Exact copy, no pictures: set down every entry below as written.

(Transcribed page contents)
>>>
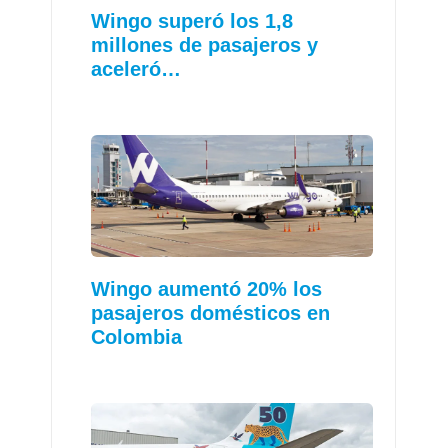
Wingo superó los 1,8
millones de pasajeros y
aceleró…
Wingo aumentó 20% los
pasajeros domésticos en
Colombia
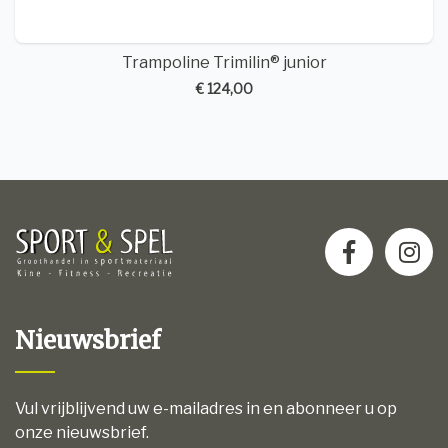
Trampoline Trimilin® junior
€ 124,00
Nieuwsbrief
Vul vrijblijvend uw e-mailadres in en abonneer u op
onze nieuwsbrief.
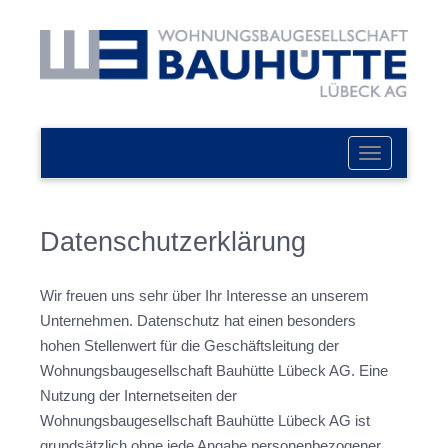
Navigation
ein-/ausbl
Datenschutzerklärung
Wir freuen uns sehr über Ihr Interesse an unserem
Unternehmen. Datenschutz hat einen besonders
hohen Stellenwert für die Geschäftsleitung der
Wohnungsbaugesellschaft Bauhütte Lübeck AG. Eine
Nutzung der Internetseiten der
Wohnungsbaugesellschaft Bauhütte Lübeck AG ist
grundsätzlich ohne jede Angabe personenbezogener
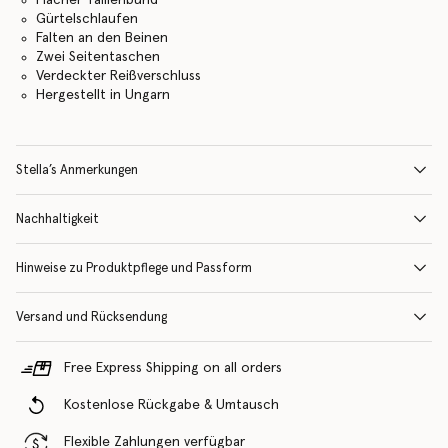
Gürtelschlaufen
Falten an den Beinen
Zwei Seitentaschen
Verdeckter Reißverschluss
Hergestellt in Ungarn
Stella’s Anmerkungen
Nachhaltigkeit
Hinweise zu Produktpflege und Passform
Versand und Rücksendung
Free Express Shipping on all orders
Kostenlose Rückgabe & Umtausch
Flexible Zahlungen verfügbar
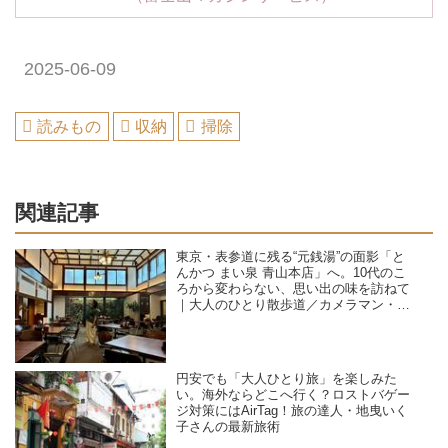
2025-06-09
読みもの
収納
掃除
関連記事
東京・表参道に残る“元銭湯”の面影「と
んかつ まい泉 青山本店」へ。10代のこ
ろから変わらない、思い出の味を訪ねて
｜大人のひとり散歩道／カメラマン・石
黒美穂子さん
円安でも「大人ひとり旅」を楽しみた
い。海外ならどこへ行く？ロストバゲー
ジ対策にはAirTag！旅の達人・地曳いく
子さんの最新旅術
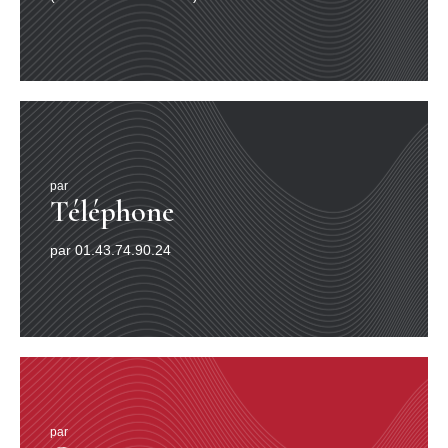
par
Téléphone
par 01.43.74.90.24
par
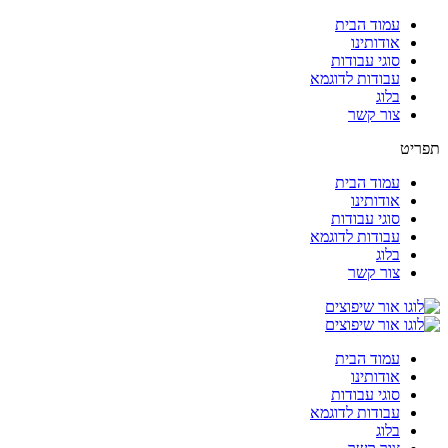
עמוד הבית
אודותינו
סוגי עבודות
עבודות לדוגמא
בלוג
צור קשר
תפריט
עמוד הבית
אודותינו
סוגי עבודות
עבודות לדוגמא
בלוג
צור קשר
עמוד הבית
אודותינו
סוגי עבודות
עבודות לדוגמא
בלוג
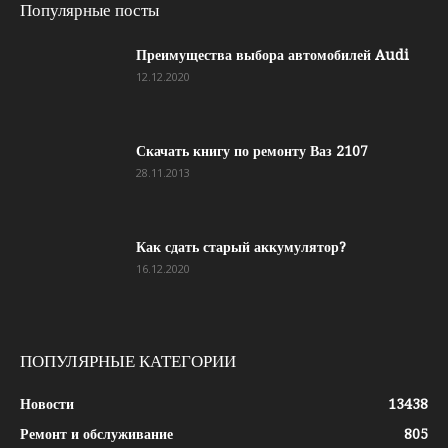
Популярные посты
Преимущества выбора автомобилей Audi
12.12.2020
Скачать книгу по ремонту Ваз 2107
28.11.2013
Как сдать старый аккумулятор?
16.12.2020
ПОПУЛЯРНЫЕ КАТЕГОРИИ
Новости
13438
Ремонт и обслуживание
805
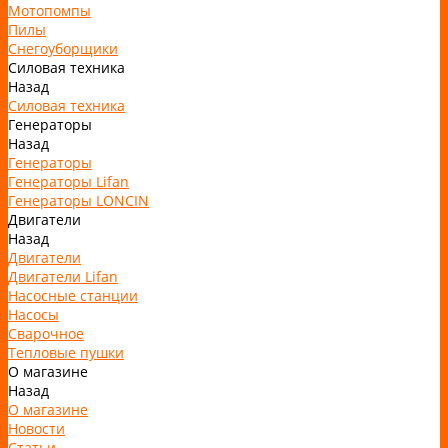
Мотопомпы
Пилы
Снегоуборщики
Силовая техника
Назад
Силовая техника
Генераторы
Назад
Генераторы
Генераторы Lifan
Генераторы LONCIN
Двигатели
Назад
Двигатели
Двигатели Lifan
Насосные станции
Насосы
Сварочное
Тепловые пушки
О магазине
Назад
О магазине
Новости
Статьи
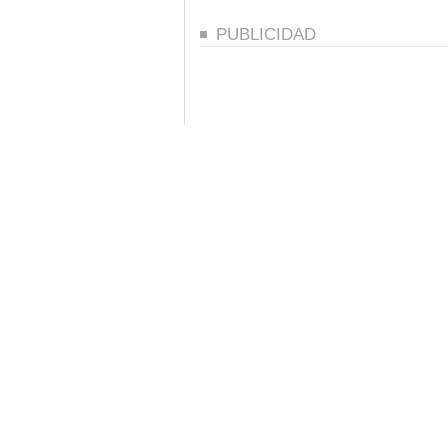
PUBLICIDAD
<<<
## RESULT FOR THIS EXERCISE:
Wingo superó los 1,8
millones de pasajeros y
aceleró…
Wingo aumentó 20% los
pasajeros domésticos en
Colombia
Trampoline Trimilin® junior
€ 124,00
Nieuwsbrief
Vul vrijblijvend uw e-mailadres in en abonneer u op
onze nieuwsbrief.
Navigation
ein-/ausbl
Datenschutzerklärung
Wir freuen uns sehr über Ihr Interesse an unserem
Unternehmen. Datenschutz hat einen besonders
hohen Stellenwert für die Geschäftsleitung der
Wohnungsbaugesellschaft Bauhütte Lübeck AG. Eine
Nutzung der Internetseiten der
Wohnungsbaugesellschaft Bauhütte Lübeck AG ist
grundsätzlich ohne jede Angabe personenbezogener
Gürtelschlaufen
Falten an den Beinen
Zwei Seitentaschen
Verdeckter Reißverschluss
Hergestellt in Ungarn
Stella’s Anmerkungen
Nachhaltigkeit
Hinweise zu Produktpflege und Passform
Versand und Rücksendung
Free Express Shipping on all orders
Kostenlose Rückgabe & Umtausch
Flexible Zahlungen verfügbar
2025-06-09
読みもの
収納
掃除
関連記事
東京・表参道に残る“元銭湯”の面影「と
んかつ まい泉 青山本店」へ。10代のこ
ろから変わらない、思い出の味を訪ねて
｜大人のひとり散歩道／カメラマン・石
黒美穂子さん
円安でも「大人ひとり旅」を楽しみた
い。海外ならどこへ行く？ロストバゲー
ジ対策にはAirTag！旅の達人・地曳いく
子さんの最新旅術
par
Téléphone
par 01.43.74.90.24
par
עמוד הבית
אודותינו
סוגי עבודות
עבודות לדוגמא
בלוג
צור קשר
תפריט
עמוד הבית
אודותינו
סוגי עבודות
עבודות לדוגמא
בלוג
צור קשר
עמוד הבית
אודותינו
סוגי עבודות
עבודות לדוגמא
בלוג
Популярные посты
Преимущества выбора автомобилей Audi
12.12.2020
Скачать книгу по ремонту Ваз 2107
28.11.2013
Как сдать старый аккумулятор?
16.12.2020
ПОПУЛЯРНЫЕ КАТЕГОРИИ
Новости
13438
Ремонт и обслуживание
805
Мотопомпы
Пилы
Снегоуборщики
Силовая техника
Назад
Силовая техника
Генераторы
Назад
Генераторы
Генераторы Lifan
Генераторы LONCIN
Двигатели
Назад
Двигатели
Двигатели Lifan
Насосные станции
Насосы
Сварочное
Тепловые пушки
О магазине
Назад
О магазине
Новости
Статьи
PUBLICIDAD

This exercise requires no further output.